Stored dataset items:
◇ ◇ ◇
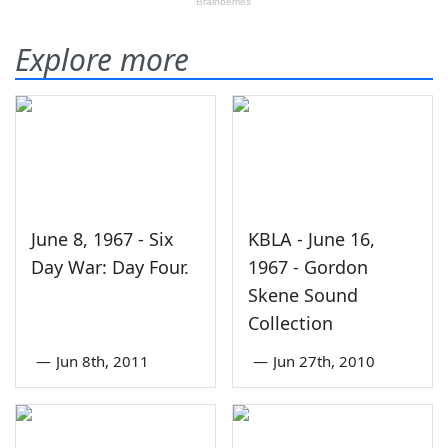
Explore more
June 8, 1967 - Six
KBLA - June 16,
Day War: Day Four.
1967 - Gordon
Skene Sound
Collection
—
Jun 8th, 2011
—
Jun 27th, 2010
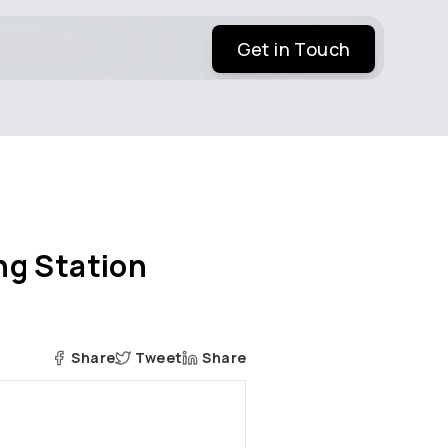
Get in Touch
ng Station
Share
Tweet
Share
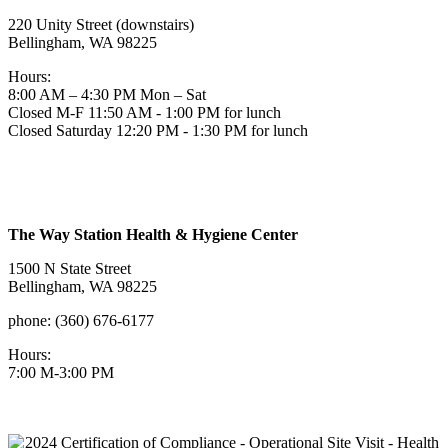
220 Unity Street (downstairs)
Bellingham, WA 98225
Hours:
8:00 AM – 4:30 PM Mon – Sat
Closed M-F 11:50 AM - 1:00 PM for lunch
Closed Saturday 12:20 PM - 1:30 PM for lunch
The Way Station Health & Hygiene Center
1500 N State Street
Bellingham, WA 98225
phone: (360) 676-6177
Hours:
7:00 M-3:00 PM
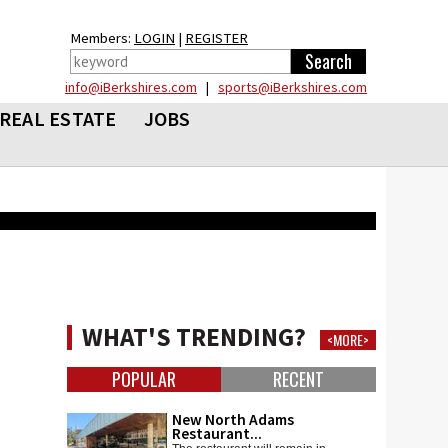
Members:
LOGIN
|
REGISTER
info@iBerkshires.com
|
sports@iBerkshires.com
REAL ESTATE
JOBS
WHAT'S TRENDING?
<MORE>
POPULAR
RECENT
New North Adams
Restaurant...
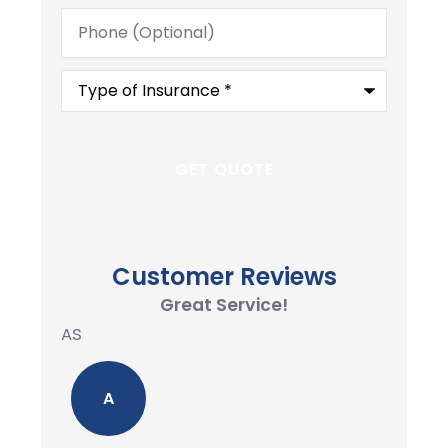
Phone
(Optional)
Type
of
Insurance
*
Customer Reviews
Great Service!
AS
A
◇ ◇ ◇
REQUEST: Edit the text of all the data above by putting "for a break" wherever "for lunch" appears, and keep every other word the same. Leave the pictures out of your answer.

YOUR RESPONSE:
Explore more
June 8, 1967 - Six
KBLA - June 16,
Day War: Day Four.
1967 - Gordon
Skene Sound
Collection
—
Jun 8th, 2011
—
Jun 27th, 2010
Get in Touch
ng Station
Share
Tweet
Share
220 Unity Street (downstairs)
Bellingham, WA 98225
Hours:
8:00 AM – 4:30 PM Mon – Sat
Closed M-F 11:50 AM - 1:00 PM for a break
Closed Saturday 12:20 PM - 1:30 PM for a break
The Way Station Health & Hygiene Center
1500 N State Street
Bellingham, WA 98225
phone: (360) 676-6177
Hours:
7:00 M-3:00 PM
Members:
LOGIN
|
REGISTER
info@iBerkshires.com
|
sports@iBerkshires.com
REAL ESTATE
JOBS
WHAT'S TRENDING?
<MORE>
POPULAR
RECENT
New North Adams
Restaurant...
Phone
(Optional)
Type
of
Insurance
*
Customer Reviews
Great Service!
AS
A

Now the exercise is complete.